- **TASK**:
Render every line of the records below as a Markdown table with the columns "Row" and "Line", numbering each row and leaving out blank lines and the pictures.

- **DATA SUPPLIED**:
*** Begin section ***

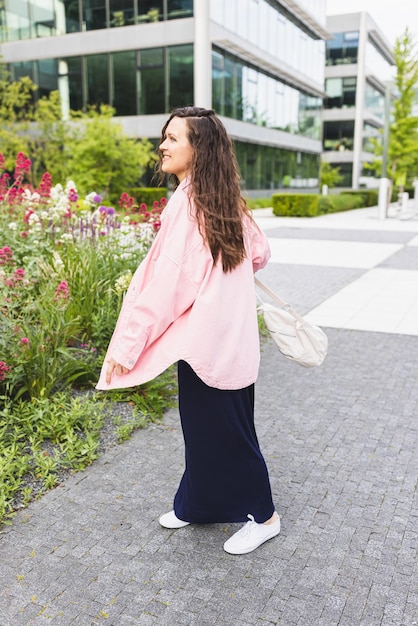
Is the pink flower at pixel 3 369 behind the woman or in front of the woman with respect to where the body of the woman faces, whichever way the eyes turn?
in front

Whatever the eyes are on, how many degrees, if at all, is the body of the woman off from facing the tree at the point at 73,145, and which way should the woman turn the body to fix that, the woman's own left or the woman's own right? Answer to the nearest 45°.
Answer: approximately 45° to the woman's own right

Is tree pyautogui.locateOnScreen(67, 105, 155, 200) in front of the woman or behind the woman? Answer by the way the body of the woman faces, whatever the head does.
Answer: in front

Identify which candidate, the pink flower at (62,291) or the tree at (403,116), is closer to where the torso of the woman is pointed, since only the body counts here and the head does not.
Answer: the pink flower

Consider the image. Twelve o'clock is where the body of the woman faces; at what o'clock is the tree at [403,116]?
The tree is roughly at 2 o'clock from the woman.

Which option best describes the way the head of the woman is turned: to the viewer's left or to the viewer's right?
to the viewer's left

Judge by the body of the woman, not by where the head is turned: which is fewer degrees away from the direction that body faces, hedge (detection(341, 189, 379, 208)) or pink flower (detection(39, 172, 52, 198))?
the pink flower

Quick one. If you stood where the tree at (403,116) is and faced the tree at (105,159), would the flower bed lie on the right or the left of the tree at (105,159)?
left

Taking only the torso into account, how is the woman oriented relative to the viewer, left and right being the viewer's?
facing away from the viewer and to the left of the viewer

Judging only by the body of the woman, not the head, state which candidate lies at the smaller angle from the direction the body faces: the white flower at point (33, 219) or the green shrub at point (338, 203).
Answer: the white flower

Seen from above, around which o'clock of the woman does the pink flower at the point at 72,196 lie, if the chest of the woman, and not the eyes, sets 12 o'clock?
The pink flower is roughly at 1 o'clock from the woman.

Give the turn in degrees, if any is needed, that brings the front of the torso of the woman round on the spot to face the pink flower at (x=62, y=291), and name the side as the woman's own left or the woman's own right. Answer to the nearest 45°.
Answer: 0° — they already face it
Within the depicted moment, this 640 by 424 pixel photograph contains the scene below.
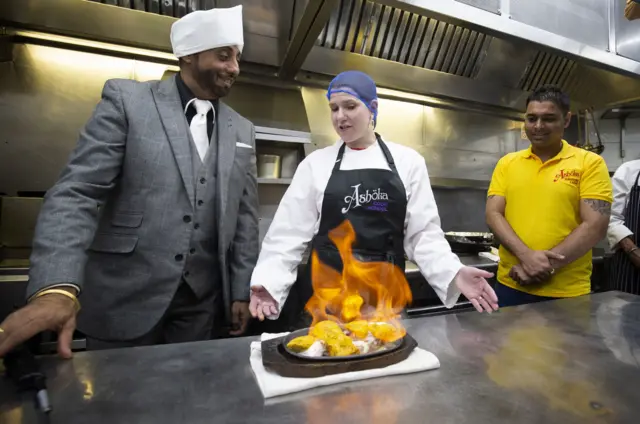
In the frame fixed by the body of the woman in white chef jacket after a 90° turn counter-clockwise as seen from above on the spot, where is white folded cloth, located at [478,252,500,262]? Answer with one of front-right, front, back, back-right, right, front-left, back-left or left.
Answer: front-left

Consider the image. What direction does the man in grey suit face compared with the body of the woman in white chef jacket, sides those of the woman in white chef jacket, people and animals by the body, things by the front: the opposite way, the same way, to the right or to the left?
to the left

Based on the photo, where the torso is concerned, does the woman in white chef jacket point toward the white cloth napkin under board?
yes

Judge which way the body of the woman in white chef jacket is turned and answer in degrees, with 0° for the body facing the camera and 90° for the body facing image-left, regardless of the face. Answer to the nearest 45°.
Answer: approximately 0°

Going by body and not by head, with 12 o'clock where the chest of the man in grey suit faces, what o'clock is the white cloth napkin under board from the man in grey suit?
The white cloth napkin under board is roughly at 1 o'clock from the man in grey suit.

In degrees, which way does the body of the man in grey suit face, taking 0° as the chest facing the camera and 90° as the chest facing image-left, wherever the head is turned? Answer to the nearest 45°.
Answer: approximately 315°

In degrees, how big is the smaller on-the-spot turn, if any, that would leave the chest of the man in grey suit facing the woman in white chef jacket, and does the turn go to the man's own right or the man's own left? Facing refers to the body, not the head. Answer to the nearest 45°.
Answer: approximately 45° to the man's own left

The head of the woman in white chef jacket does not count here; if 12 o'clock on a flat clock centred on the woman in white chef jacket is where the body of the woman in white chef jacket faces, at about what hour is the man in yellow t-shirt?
The man in yellow t-shirt is roughly at 8 o'clock from the woman in white chef jacket.

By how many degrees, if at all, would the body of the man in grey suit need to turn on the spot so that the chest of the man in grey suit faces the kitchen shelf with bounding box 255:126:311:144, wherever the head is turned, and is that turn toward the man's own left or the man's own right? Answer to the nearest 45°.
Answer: approximately 90° to the man's own left

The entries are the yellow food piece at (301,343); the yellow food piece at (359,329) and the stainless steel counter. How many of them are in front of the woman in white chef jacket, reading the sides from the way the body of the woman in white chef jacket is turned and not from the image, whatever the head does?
3

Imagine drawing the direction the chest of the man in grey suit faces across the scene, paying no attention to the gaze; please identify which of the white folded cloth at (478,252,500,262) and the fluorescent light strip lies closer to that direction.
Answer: the white folded cloth

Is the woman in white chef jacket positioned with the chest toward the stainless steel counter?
yes
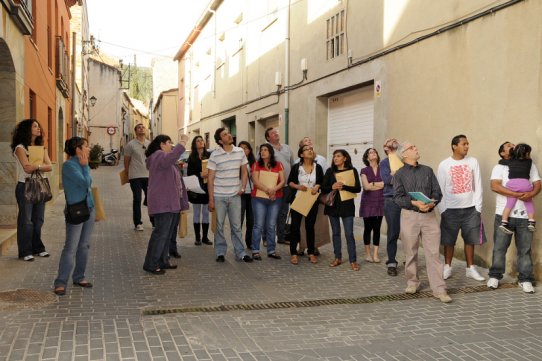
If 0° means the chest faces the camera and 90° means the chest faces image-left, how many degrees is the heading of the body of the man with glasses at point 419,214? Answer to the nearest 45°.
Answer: approximately 315°

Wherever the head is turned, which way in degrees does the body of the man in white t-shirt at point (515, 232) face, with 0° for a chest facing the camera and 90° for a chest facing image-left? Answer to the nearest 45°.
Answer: approximately 0°

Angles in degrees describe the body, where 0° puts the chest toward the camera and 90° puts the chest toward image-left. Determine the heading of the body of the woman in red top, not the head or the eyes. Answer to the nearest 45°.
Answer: approximately 0°

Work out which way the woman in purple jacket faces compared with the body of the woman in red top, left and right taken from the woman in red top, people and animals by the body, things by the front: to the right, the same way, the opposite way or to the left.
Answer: to the left

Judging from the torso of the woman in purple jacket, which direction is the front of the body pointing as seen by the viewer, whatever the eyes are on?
to the viewer's right

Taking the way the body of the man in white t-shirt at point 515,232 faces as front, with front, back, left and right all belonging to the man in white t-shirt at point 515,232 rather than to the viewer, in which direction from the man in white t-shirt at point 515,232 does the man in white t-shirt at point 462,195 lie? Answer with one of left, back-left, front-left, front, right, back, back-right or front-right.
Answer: right

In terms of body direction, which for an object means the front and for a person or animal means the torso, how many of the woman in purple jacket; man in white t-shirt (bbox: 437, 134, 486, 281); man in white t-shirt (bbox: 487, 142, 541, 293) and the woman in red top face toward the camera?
3

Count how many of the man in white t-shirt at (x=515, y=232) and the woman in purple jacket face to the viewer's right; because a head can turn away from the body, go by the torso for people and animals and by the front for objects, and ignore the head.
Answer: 1
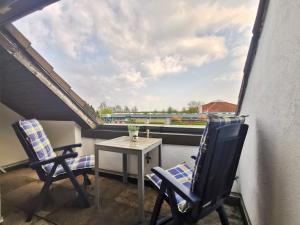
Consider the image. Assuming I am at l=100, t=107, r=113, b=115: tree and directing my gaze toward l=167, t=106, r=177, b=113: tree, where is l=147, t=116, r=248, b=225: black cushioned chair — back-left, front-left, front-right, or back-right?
front-right

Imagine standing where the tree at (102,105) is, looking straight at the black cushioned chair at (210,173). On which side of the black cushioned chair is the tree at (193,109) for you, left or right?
left

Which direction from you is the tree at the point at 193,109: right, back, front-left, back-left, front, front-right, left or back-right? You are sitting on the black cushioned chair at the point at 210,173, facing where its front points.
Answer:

*** End section ***

- **COMPLETED EXERCISE**:
| Row | Line |
|---|---|
| 1 | Is the pink flower at pixel 3 369 behind the woman or in front of the woman with respect to where the body of the woman faces, whichever way the eyes turn? |
| 2 | in front |
| 3 | Whatever the eyes are on, how many degrees, if at all, is the body of the woman off from facing the tree at the point at 73,145, and which way should the woman turn the body to fix that, the woman's own left or the woman's own right? Answer to the nearest 45°. |
| 4 | Answer: approximately 45° to the woman's own right |
| 5 | Is tree pyautogui.locateOnScreen(67, 105, 155, 200) in front of the woman or behind the woman? Answer by the way the body of the woman faces, whatever the head does. |
| 6 | Answer: in front |
| 7 | Identify which candidate, the pink flower at (62,291) or the tree at (403,116), is closer to where the torso of the woman is pointed, since only the body counts here and the head does not. |
| 8 | Answer: the pink flower |
| 9 | Consider the image. Twelve o'clock is where the body of the woman faces; at what o'clock is the tree at [403,116]? |
| 10 | The tree is roughly at 2 o'clock from the woman. |
| 11 | Which option best describes the way the head of the woman is turned: to the viewer's left or to the viewer's right? |
| 12 | to the viewer's left |
| 13 | Judge by the body of the woman, not by where the head is turned: which is fewer degrees away from the direction that body faces, hedge (detection(341, 189, 379, 208)) or pink flower (detection(39, 172, 52, 198))? |
| 14 | the pink flower |
| 15 | Quick one. If you stood where the tree at (403,116) is and faced the tree at (105,159), would the flower bed lie on the right or the left of the tree at (105,159)? |
| 16 | left |
| 17 | Taking only the torso into account, how is the woman oriented relative to the viewer, left and right being the viewer's? |
| 18 | facing away from the viewer and to the left of the viewer |
| 19 | Judging only by the body of the woman, not the head, state which candidate lies at the smaller angle from the direction the body faces: the white flower at point (33, 219) or the green shrub at point (338, 203). |
| 20 | Answer: the white flower |
| 21 | Seen from above, around which o'clock of the woman does the pink flower at the point at 72,196 lie, if the chest of the woman, and not the eyes, sets 12 o'clock? |
| 22 | The pink flower is roughly at 1 o'clock from the woman. |
| 23 | Give the turn in degrees, if any is needed, that brings the front of the torso of the woman round on the spot to face the pink flower at (x=62, y=291), and name the side as the woman's own left or the woman's own right. Answer to the nearest 45°. |
| 24 | Answer: 0° — they already face it |
| 25 | Within the depicted moment, this 640 by 424 pixel photograph contains the scene below. |
| 26 | In the frame fixed by the body of the woman in white chef jacket after a 90° turn counter-clockwise as seen from above on the spot, where is white folded cloth, located at [478,252,500,262]? Answer with one of front-right, front, back, back-right, right, front-left, back-left or left. |
| 27 | Answer: front-left |
| 28 | Consider the image. What direction does the man in grey suit face compared with the body of the woman in white chef jacket, sides those of the woman in white chef jacket, people and animals by the body, things by the front: the opposite way, the same way, to the right or to the left? |
| 29 | to the left |
| 30 | Based on the photo, where the torso is concerned, does the woman in white chef jacket point toward the white cloth napkin under board? |
| 31 | yes |
| 32 | Judge which way the body of the woman in white chef jacket is turned and answer in degrees, with 0° for the body facing the camera and 90° for the body facing image-left, regardless of the face. Answer to the nearest 45°. |
| 33 | Answer: approximately 0° |
| 34 | Going by body and not by head, with 12 o'clock where the chest of the man in grey suit faces, what o'clock is the white cloth napkin under board from the man in grey suit? |
| 35 | The white cloth napkin under board is roughly at 1 o'clock from the man in grey suit. |
| 36 | In degrees, which way does the body of the man in grey suit face, taking 0° as the chest facing the camera and 90° as the chest facing image-left, wherever the head is turned? Answer to the nearest 45°. |
| 37 | Answer: approximately 315° |
| 38 | In degrees, how big is the smaller on-the-spot turn, if any, that would leave the chest of the man in grey suit facing the woman in white chef jacket, and does the turn go to the man's own right or the man's own left? Facing refers to the body, not the head. Answer to the nearest 45°. |
| 39 | Answer: approximately 45° to the man's own left |
| 40 | The head of the woman in white chef jacket does not count here; if 12 o'clock on a flat clock centred on the woman in white chef jacket is where the body of the woman in white chef jacket faces, at about what hour is the man in yellow t-shirt? |
| 41 | The man in yellow t-shirt is roughly at 8 o'clock from the woman in white chef jacket. |
| 42 | By how many degrees, if at all, would the body of the man in grey suit need to turn on the spot so that the chest of the man in grey suit faces the kitchen shelf with bounding box 255:126:311:144, wherever the head is turned, and is that turn toward the man's own left or the man's own right? Answer to the nearest 45°. |
| 43 | Answer: approximately 90° to the man's own left |
| 44 | The entries are the yellow food piece at (301,343); the yellow food piece at (359,329) and the stainless steel counter. How many of them are in front of the woman in white chef jacket, reading the sides from the way the body of the woman in white chef jacket is turned and not from the image, whatever the head does? |
| 45 | 3 |
| 46 | Imagine drawing the direction the chest of the man in grey suit faces across the scene, paying no attention to the gaze; please identify which of the white folded cloth at (478,252,500,262) and the fluorescent light strip lies closer to that direction. |
| 47 | Answer: the white folded cloth |
| 48 | Is the woman in white chef jacket positioned with the chest toward the stainless steel counter? |
| 49 | yes |
| 50 | If 0° means the chest faces the camera and 90° means the chest faces image-left, how many degrees is the heading of the body of the man with glasses at point 419,214? Answer to the nearest 45°. |
| 51 | Answer: approximately 315° |
| 52 | Wherever the head is turned, which way in degrees does the body of the man in white t-shirt at point (515, 232) face, with 0° for a chest facing the camera and 90° for a chest facing image-left? Answer to the nearest 45°. |
| 53 | Answer: approximately 0° |
| 54 | Angles in degrees describe the body, where 0° puts the chest toward the camera and 90° puts the chest toward image-left. Determine the heading of the body of the woman in red top, not the head or the eyes. Answer to the nearest 45°. |
| 55 | Answer: approximately 0° |
| 56 | Work out which way the woman in purple jacket faces compared with the body of the woman in red top, left and right taken from the woman in red top, people and animals by the body, things by the front: to the right, the same way, the opposite way or to the left. |
| 57 | Answer: to the left |
| 58 | Judging from the torso of the woman in purple jacket, which direction is the front of the body pointing as seen by the viewer, whatever the eyes are on? |
| 59 | to the viewer's right |
| 60 | Taking the way the body of the man in white t-shirt at point 515,232 faces as front, with front, back, left and right all belonging to the man in white t-shirt at point 515,232 rather than to the viewer, in which direction from the man in white t-shirt at point 515,232 does the man in white t-shirt at point 462,195 lie? Answer with one of left, back-left, front-left, front, right, back, back-right or front-right. |
| 61 | Answer: right |
| 62 | In terms of body direction, which for an object means the front and for a person or animal means the torso, how many of the woman in purple jacket; man in white t-shirt (bbox: 437, 134, 486, 281); man in white t-shirt (bbox: 487, 142, 541, 293) and the woman in red top face toward the camera? |
| 63 | 3 |
| 64 | Count how many of the man in white t-shirt at (x=515, y=232) and the woman in purple jacket face to the viewer's right; because a head can turn away from the body, go by the torso for people and animals and by the front for objects, and ignore the head. |
| 65 | Answer: 1 |
| 66 | Consider the image. Assuming I am at l=100, t=107, r=113, b=115: tree and directing my gaze toward l=167, t=106, r=177, b=113: tree, where is l=147, t=116, r=248, b=225: black cushioned chair — back-left, front-left, front-right, or back-right? |
| 67 | front-right |
| 68 | Imagine standing where the tree at (102,105) is, looking straight at the black cushioned chair at (210,173). On which side of the black cushioned chair is the tree at (193,109) for you, left or right? |
| 69 | left |
| 70 | Which direction from you is the tree at the point at 193,109: right, back, front-left, back-left, front, front-right, left or back-right? You are sitting on the black cushioned chair at the point at 210,173, facing where its front points. |
| 71 | Answer: |